Hi,
down below, I coded smooth gradient function
in order to implement the interpretation method ‘smooth grad’.
def smooth_grad(inputs, labels, target_layer, args, by_label=True):
iterations = args.smooth_num
alpha = args.smooth_std
for i in range(iterations):
inputs_noise = inputs + alpha*torch.randn(inputs.shape).cuda()
activation_output = prediction(inputs_noise)
if i == 0:
R = simple_grad(activation_output, labels, target_layer, args, no_R_process=True).detach()
else:
# If you want to train the model by using LR with smooth grad, then you need to remove detach() function.

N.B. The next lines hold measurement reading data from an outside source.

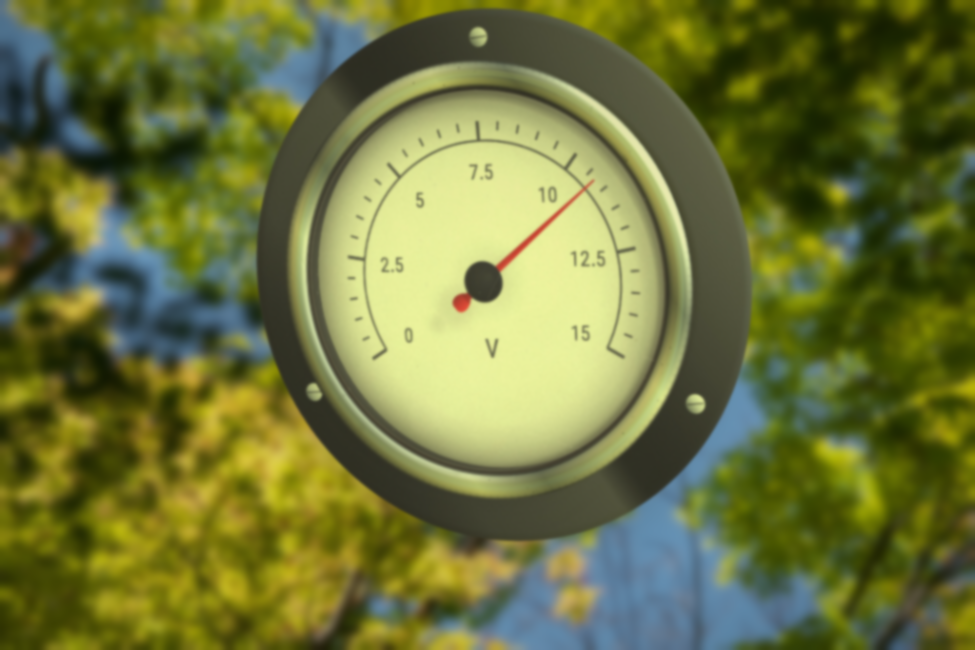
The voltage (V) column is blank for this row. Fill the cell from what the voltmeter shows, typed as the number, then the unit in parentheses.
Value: 10.75 (V)
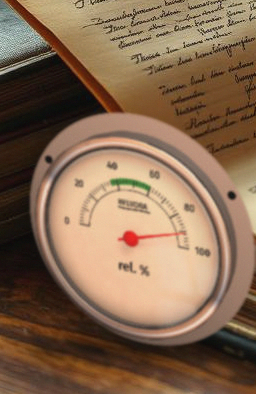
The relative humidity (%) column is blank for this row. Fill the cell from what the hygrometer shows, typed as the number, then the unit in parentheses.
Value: 90 (%)
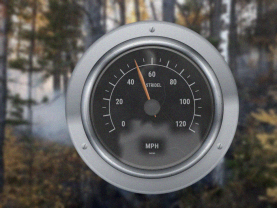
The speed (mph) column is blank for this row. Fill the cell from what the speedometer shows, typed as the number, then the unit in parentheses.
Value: 50 (mph)
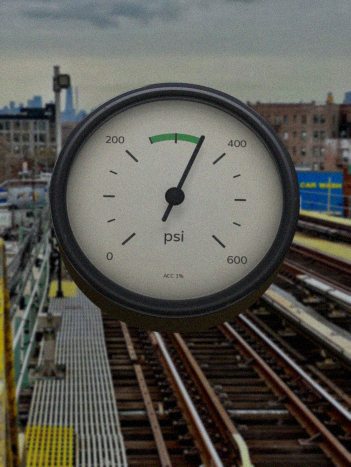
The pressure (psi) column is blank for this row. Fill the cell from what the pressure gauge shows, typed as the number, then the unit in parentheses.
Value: 350 (psi)
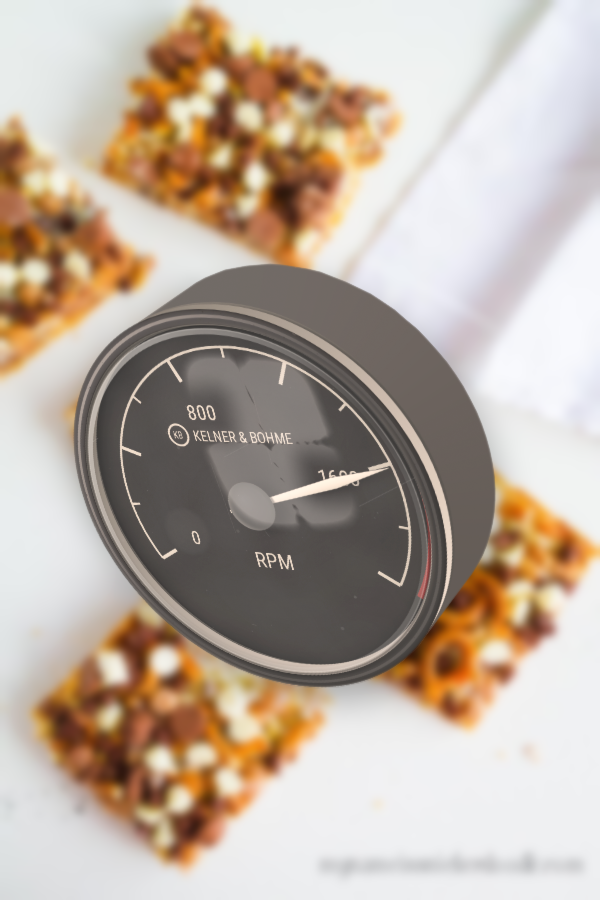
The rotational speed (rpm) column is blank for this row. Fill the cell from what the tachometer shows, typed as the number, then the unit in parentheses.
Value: 1600 (rpm)
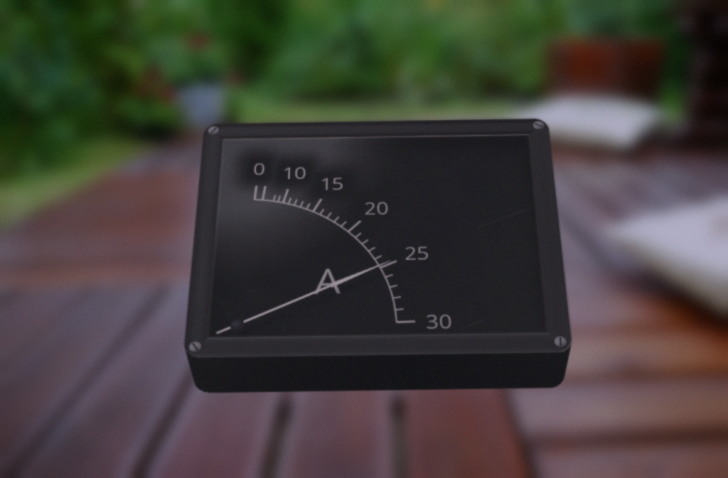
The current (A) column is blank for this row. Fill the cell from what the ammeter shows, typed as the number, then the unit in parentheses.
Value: 25 (A)
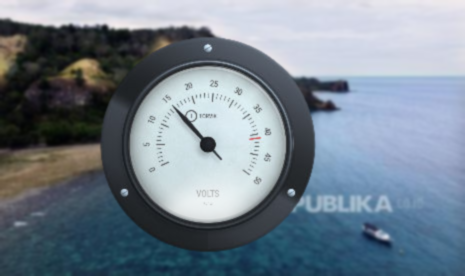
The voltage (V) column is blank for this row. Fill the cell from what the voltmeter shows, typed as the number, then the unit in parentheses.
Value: 15 (V)
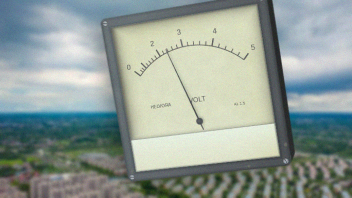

R += simple_grad(activation_output, labels, target_layer, args, no_R_process=True).detach()
return R
# Do something with R
simple_grad function is a function that calculates the gradient of activation_output with respect to inputs_noise with “forward propagation”. and at the end, I’m gonna backpropagate with the result I’m going to make with R.
What I found is that even though I’m using vgg16, 8x3x224x224 size of input and
there are multiple forward props(16 of them), it takes less gpu memory than 11GB.
Question
- How is this possible?
- Is there any problem in the way that I used for loop like this? Will backprop be able to flow to all those 16 forward path?